─── Page text

Second, the management information systems increase the market reach of the firm from being local to international. Thus, management information systems lower the costs of doing business globally. Organisation uses computer and internet effectively to collect, manage and publish data. This data supports the process of a company acquiring advice. Through management information systems, organisation may seek advice from far countries through internet calls and messaging at any time of the day for the whole week (Sahara 5).
Third, the management information systems provide superb platforms for marketing. Websites supports communal interaction without a lot of organizational follow up. This presents an interactive forum with the customers who post their views, feeling, and grievances through web-based interactive forums (Gurbaxani and Whang 59).

──────

In the passage on management information systems, rewrite the part from "Second, the management" up to and including "and Whang 59).", substituting "enterprise information systems" for each occurrence of "management information systems".

─── Given entries

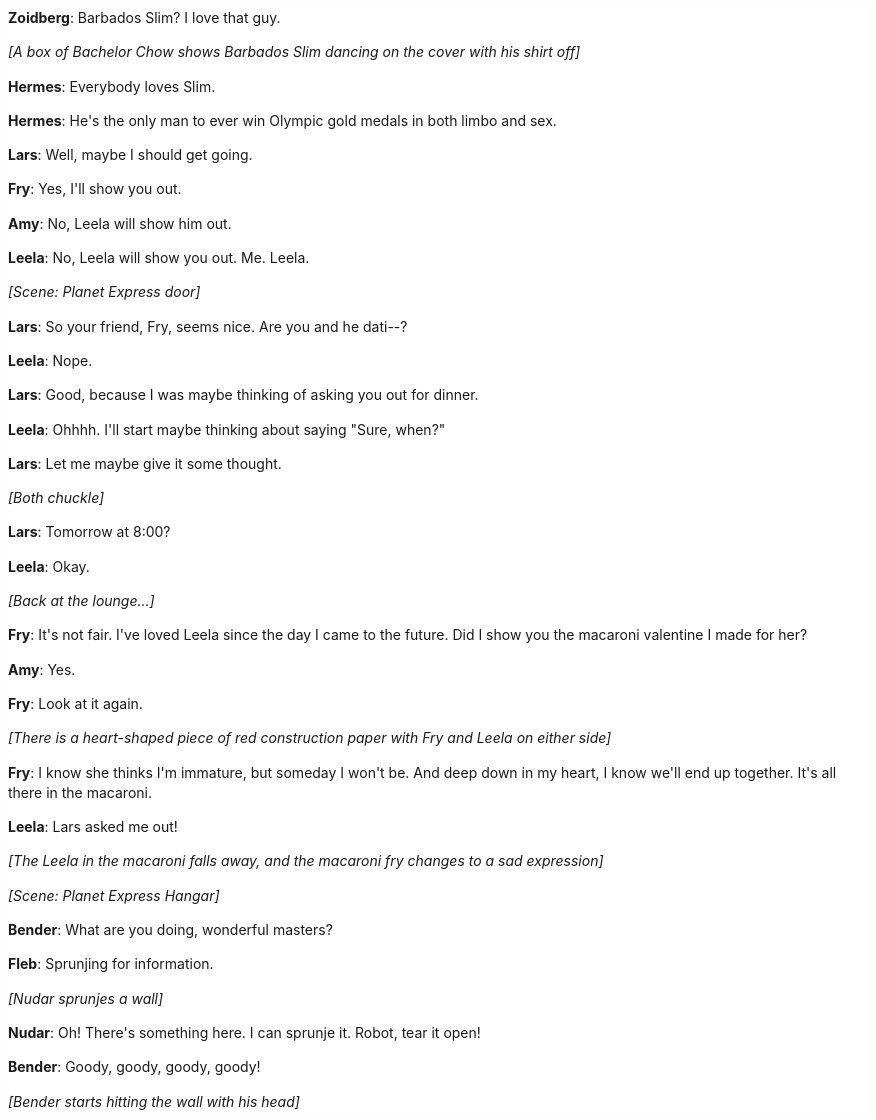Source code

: **Zoidberg**: Barbados Slim? I love that guy.

*\[A box of Bachelor Chow shows Barbados Slim dancing on the cover with his shirt off\]*

**Hermes**: Everybody loves Slim.

**Hermes**: He's the only man to ever win Olympic gold medals in both limbo and sex.

**Lars**: Well, maybe I should get going.

**Fry**: Yes, I'll show you out.

**Amy**: No, Leela will show him out.

**Leela**: No, Leela will show you out. Me. Leela.

*\[Scene: Planet Express door\]*

**Lars**: So your friend, Fry, seems nice. Are you and he dati--?

**Leela**: Nope.

**Lars**: Good, because I was maybe thinking of asking you out for dinner.

**Leela**: Ohhhh. I'll start maybe thinking about saying "Sure, when?"

**Lars**: Let me maybe give it some thought.

*\[Both chuckle\]*

**Lars**: Tomorrow at 8:00?

**Leela**: Okay.

*\[Back at the lounge...\]*

**Fry**: It's not fair. I've loved Leela since the day I came to the future. Did I show you the macaroni valentine I made for her?

**Amy**: Yes.

**Fry**: Look at it again.

*\[There is a heart-shaped piece of red construction paper with Fry and Leela on either side\]*

**Fry**: I know she thinks I'm immature, but someday I won't be. And deep down in my heart, I know we'll end up together. It's all there in the macaroni.

**Leela**: Lars asked me out!

*\[The Leela in the macaroni falls away, and the macaroni fry changes to a sad expression\]*

*\[Scene: Planet Express Hangar\]*

**Bender**: What are you doing, wonderful masters?

**Fleb**: Sprunjing for information.

*\[Nudar sprunjes a wall\]*

**Nudar**: Oh! There's something here. I can sprunje it. Robot, tear it open!

**Bender**: Goody, goody, goody, goody!

*\[Bender starts hitting the wall with his head\]*
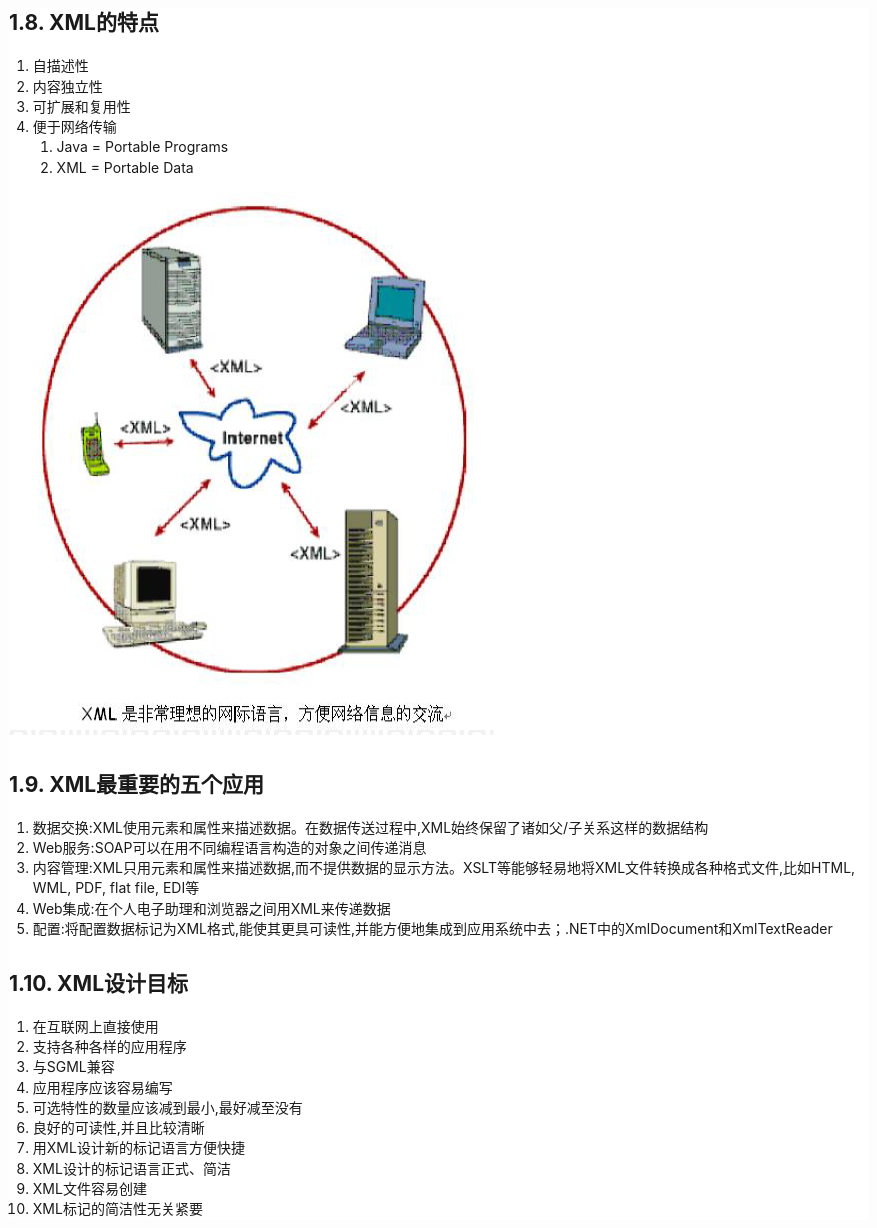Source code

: ## 1.8. XML的特点
1. 自描述性
2. 内容独立性
3. 可扩展和复用性
4. 便于网络传输
   1. Java = Portable Programs
   2. XML = Portable Data

![](img/xml/5.png)

## 1.9. XML最重要的五个应用
1. 数据交换:XML使用元素和属性来描述数据。在数据传送过程中,XML始终保留了诸如父/子关系这样的数据结构
2. Web服务:SOAP可以在用不同编程语言构造的对象之间传递消息
3. 内容管理:XML只用元素和属性来描述数据,而不提供数据的显示方法。XSLT等能够轻易地将XML文件转换成各种格式文件,比如HTML, WML, PDF, flat file, EDI等
4. Web集成:在个人电子助理和浏览器之间用XML来传递数据
5. 配置:将配置数据标记为XML格式,能使其更具可读性,并能方便地集成到应用系统中去；.NET中的XmlDocument和XmlTextReader

## 1.10. XML设计目标
1. 在互联网上直接使用
2. 支持各种各样的应用程序
3. 与SGML兼容
4. 应用程序应该容易编写
5. 可选特性的数量应该减到最小,最好减至没有
6. 良好的可读性,并且比较清晰
7. 用XML设计新的标记语言方便快捷
8. XML设计的标记语言正式、简洁
9. XML文件容易创建
10. XML标记的简洁性无关紧要

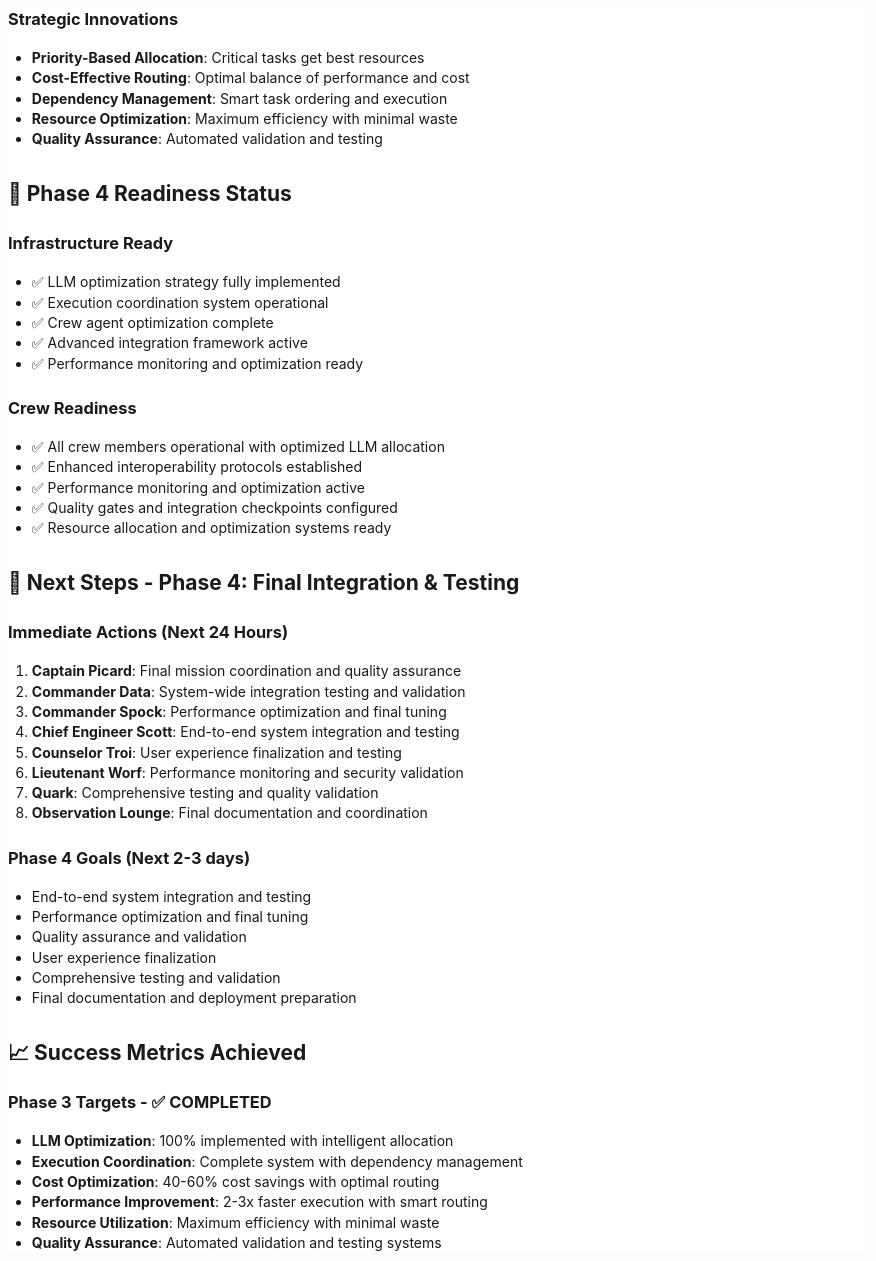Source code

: ### **Strategic Innovations**
- **Priority-Based Allocation**: Critical tasks get best resources
- **Cost-Effective Routing**: Optimal balance of performance and cost
- **Dependency Management**: Smart task ordering and execution
- **Resource Optimization**: Maximum efficiency with minimal waste
- **Quality Assurance**: Automated validation and testing

## 🎯 **Phase 4 Readiness Status**

### **Infrastructure Ready**
- ✅ LLM optimization strategy fully implemented
- ✅ Execution coordination system operational
- ✅ Crew agent optimization complete
- ✅ Advanced integration framework active
- ✅ Performance monitoring and optimization ready

### **Crew Readiness**
- ✅ All crew members operational with optimized LLM allocation
- ✅ Enhanced interoperability protocols established
- ✅ Performance monitoring and optimization active
- ✅ Quality gates and integration checkpoints configured
- ✅ Resource allocation and optimization systems ready

## 🚀 **Next Steps - Phase 4: Final Integration & Testing**

### **Immediate Actions (Next 24 Hours)**
1. **Captain Picard**: Final mission coordination and quality assurance
2. **Commander Data**: System-wide integration testing and validation
3. **Commander Spock**: Performance optimization and final tuning
4. **Chief Engineer Scott**: End-to-end system integration and testing
5. **Counselor Troi**: User experience finalization and testing
6. **Lieutenant Worf**: Performance monitoring and security validation
7. **Quark**: Comprehensive testing and quality validation
8. **Observation Lounge**: Final documentation and coordination

### **Phase 4 Goals (Next 2-3 days)**
- End-to-end system integration and testing
- Performance optimization and final tuning
- Quality assurance and validation
- User experience finalization
- Comprehensive testing and validation
- Final documentation and deployment preparation

## 📈 **Success Metrics Achieved**

### **Phase 3 Targets - ✅ COMPLETED**
- **LLM Optimization**: 100% implemented with intelligent allocation
- **Execution Coordination**: Complete system with dependency management
- **Cost Optimization**: 40-60% cost savings with optimal routing
- **Performance Improvement**: 2-3x faster execution with smart routing
- **Resource Utilization**: Maximum efficiency with minimal waste
- **Quality Assurance**: Automated validation and testing systems
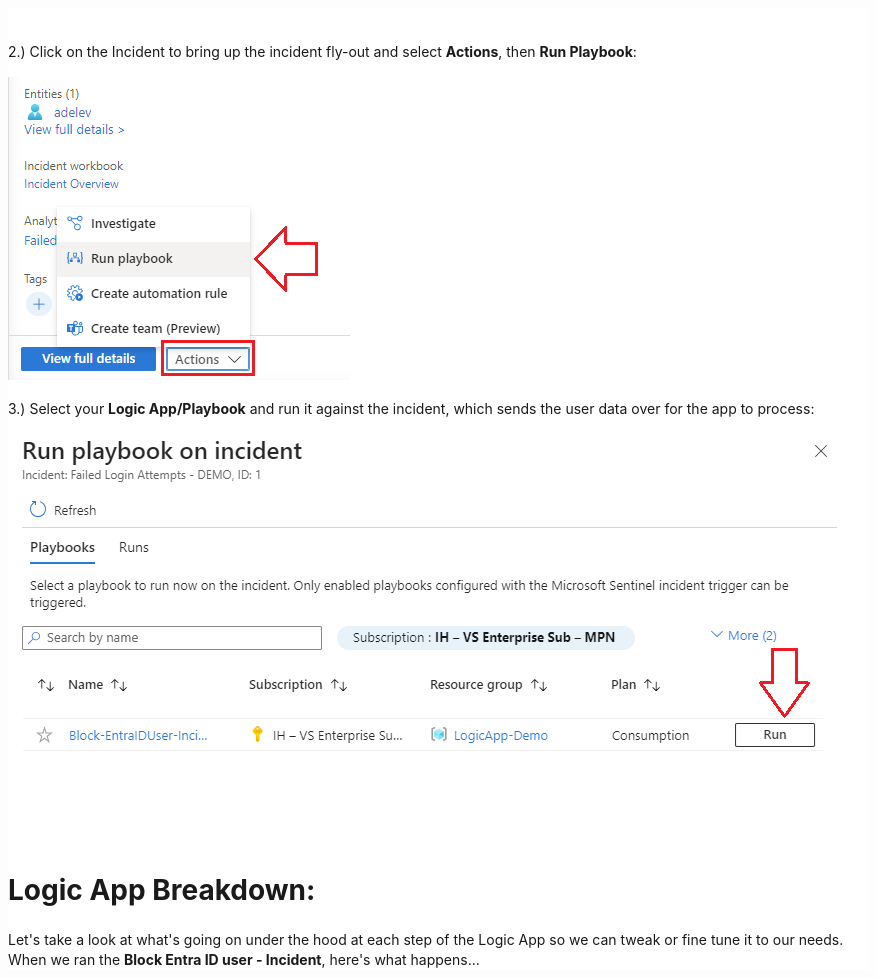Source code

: <br/>

2.) Click on the Incident to bring up the incident fly-out and select **Actions**, then **Run Playbook**:

![](/assets/img/Logic%20Apps%20&%20Automation/Incident_actions.png)

3.) Select your **Logic App/Playbook** and run it against the incident, which sends the user data over for the app to process:

![](/assets/img/Logic%20Apps%20&%20Automation/Run_Playbook.png)

<br/>
<br/>

# Logic App Breakdown:

Let's take a look at what's going on under the hood at each step of the Logic App so we can tweak or fine tune it to our needs. When we ran the **Block Entra ID user - Incident**, here's what happens...
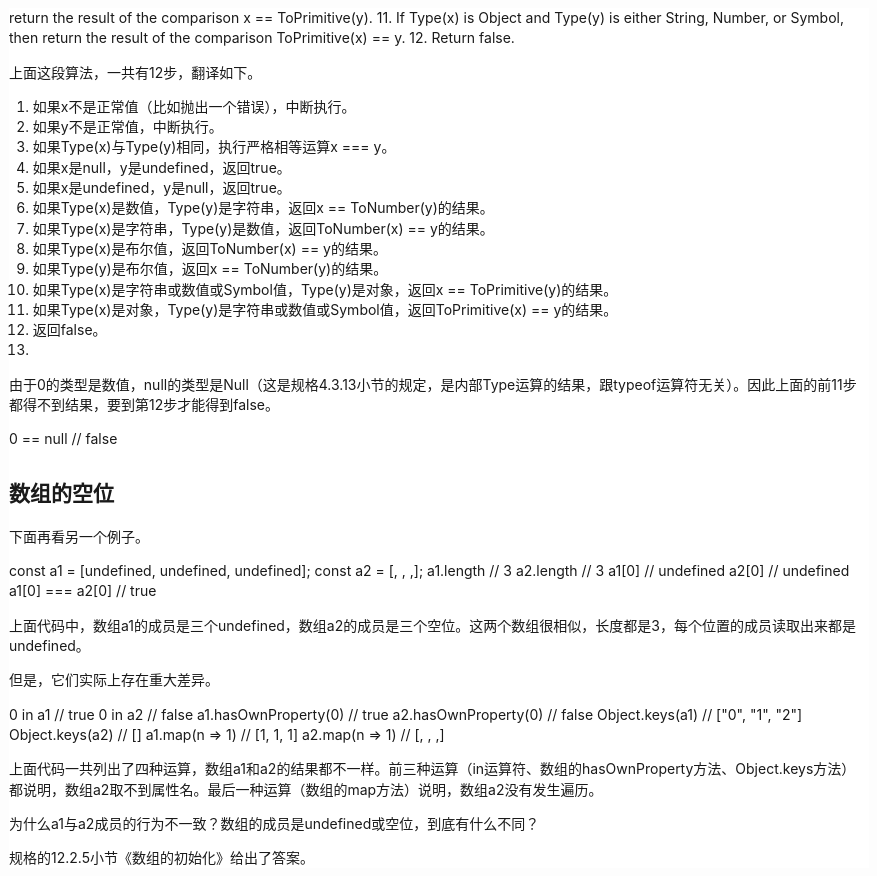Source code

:  return the result of the comparison x == ToPrimitive(y).
 11. If Type(x) is Object and Type(y) is either String, Number, or Symbol, then
 return the result of the comparison ToPrimitive(x) == y.
 12. Return false.

上面这段算法，一共有12步，翻译如下。

 1. 如果x不是正常值（比如抛出一个错误），中断执行。
 2. 如果y不是正常值，中断执行。
 3. 如果Type(x)与Type(y)相同，执行严格相等运算x === y。
 4. 如果x是null，y是undefined，返回true。
 5. 如果x是undefined，y是null，返回true。
 6. 如果Type(x)是数值，Type(y)是字符串，返回x == ToNumber(y)的结果。
 7. 如果Type(x)是字符串，Type(y)是数值，返回ToNumber(x) == y的结果。
 8. 如果Type(x)是布尔值，返回ToNumber(x) == y的结果。
 9. 如果Type(y)是布尔值，返回x == ToNumber(y)的结果。
 10. 如果Type(x)是字符串或数值或Symbol值，Type(y)是对象，返回x == ToPrimitive(y)的结果。
 11. 如果Type(x)是对象，Type(y)是字符串或数值或Symbol值，返回ToPrimitive(x) == y的结果。
 12. 返回false。
 13.

由于0的类型是数值，null的类型是Null（这是规格4.3.13小节的规定，是内部Type运算的结果，跟typeof运算符无关）。因此上面的前11步都得不到结果，要到第12步才能得到false。

 0 == null // false

## 数组的空位

下面再看另一个例子。

 const a1 = [undefined, undefined, undefined];
 const a2 = [, , ,];
 a1.length // 3
 a2.length // 3
 a1[0] // undefined
 a2[0] // undefined
 a1[0] === a2[0] // true

上面代码中，数组a1的成员是三个undefined，数组a2的成员是三个空位。这两个数组很相似，长度都是3，每个位置的成员读取出来都是undefined。

但是，它们实际上存在重大差异。

 0 in a1 // true
 0 in a2 // false
 a1.hasOwnProperty(0) // true
 a2.hasOwnProperty(0) // false
 Object.keys(a1) // ["0", "1", "2"]
 Object.keys(a2) // []
 a1.map(n => 1) // [1, 1, 1]
 a2.map(n => 1) // [, , ,]

上面代码一共列出了四种运算，数组a1和a2的结果都不一样。前三种运算（in运算符、数组的hasOwnProperty方法、Object.keys方法）都说明，数组a2取不到属性名。最后一种运算（数组的map方法）说明，数组a2没有发生遍历。

为什么a1与a2成员的行为不一致？数组的成员是undefined或空位，到底有什么不同？

规格的12.2.5小节《数组的初始化》给出了答案。
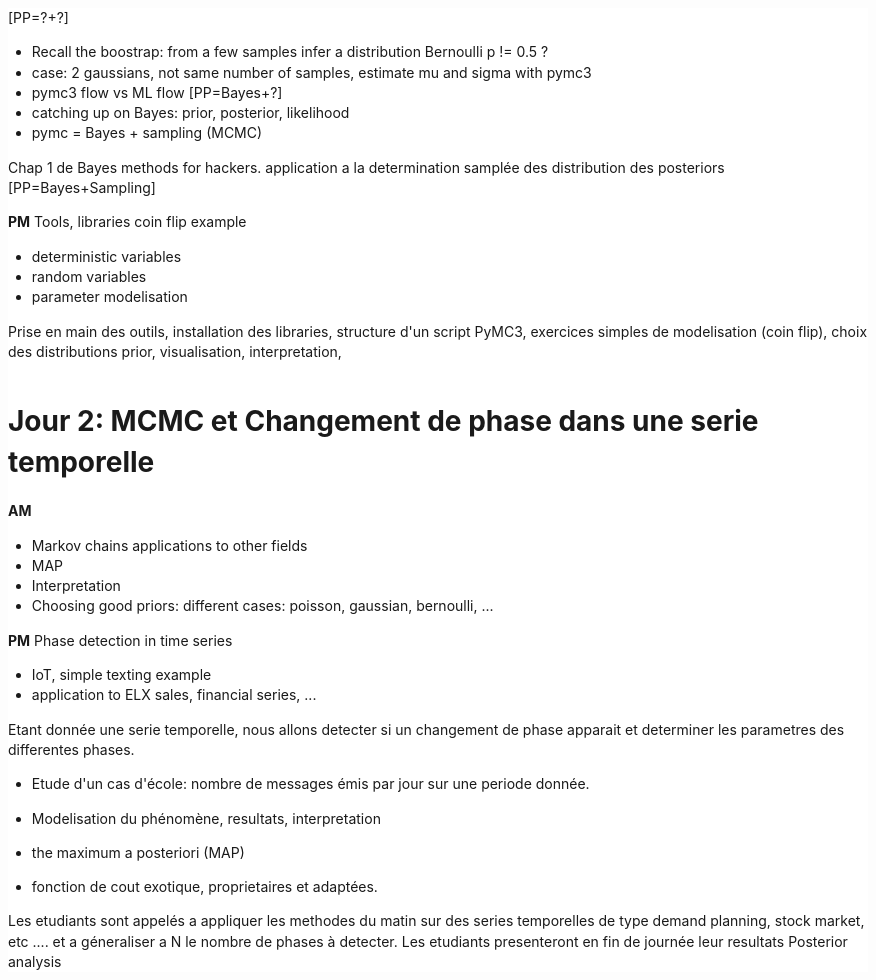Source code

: [PP=?+?]
- Recall the boostrap: from a few samples infer a distribution
Bernoulli p != 0.5 ?
- case: 2 gaussians, not same number of samples, estimate mu and sigma with pymc3
- pymc3 flow vs ML flow
[PP=Bayes+?]
- catching up on Bayes: prior, posterior, likelihood
- pymc = Bayes + sampling (MCMC)

Chap 1 de Bayes methods for hackers.
application  a la determination samplée des distribution des posteriors
[PP=Bayes+Sampling]

**PM**
Tools, libraries
coin flip example

- deterministic variables
- random variables
- parameter modelisation

Prise en main des outils, installation des libraries, structure d'un script PyMC3,
exercices simples de modelisation (coin flip), choix des distributions prior, visualisation, interpretation,


# Jour 2: MCMC et Changement de phase dans une serie temporelle

**AM**
* Markov chains
applications to other fields
* MAP
* Interpretation
* Choosing good  priors: different cases: poisson, gaussian, bernoulli, ...

**PM**
Phase detection in time series
- IoT, simple texting example
- application to ELX sales, financial series, ...

Etant donnée une serie temporelle, nous allons detecter si un changement de phase apparait et determiner les parametres des differentes phases.

- Etude d'un cas d'école: nombre de messages émis par jour sur une periode donnée.
- Modelisation du phénomène, resultats, interpretation

- the maximum a posteriori (MAP)
- fonction de cout exotique, proprietaires et adaptées.


Les etudiants sont appelés a appliquer les methodes du matin sur des series temporelles de type demand planning, stock market, etc .... et a géneraliser a N le nombre de phases à detecter. Les etudiants presenteront en fin de journée leur resultats
Posterior analysis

──────

**Reply:**
Second, the enterprise information systems increase the market reach of the firm from being local to international. Thus, enterprise information systems lower the costs of doing business globally. Organisation uses computer and internet effectively to collect, manage and publish data. This data supports the process of a company acquiring advice. Through enterprise information systems, organisation may seek advice from far countries through internet calls and messaging at any time of the day for the whole week (Sahara 5).
Third, the enterprise information systems provide superb platforms for marketing. Websites supports communal interaction without a lot of organizational follow up. This presents an interactive forum with the customers who post their views, feeling, and grievances through web-based interactive forums (Gurbaxani and Whang 59).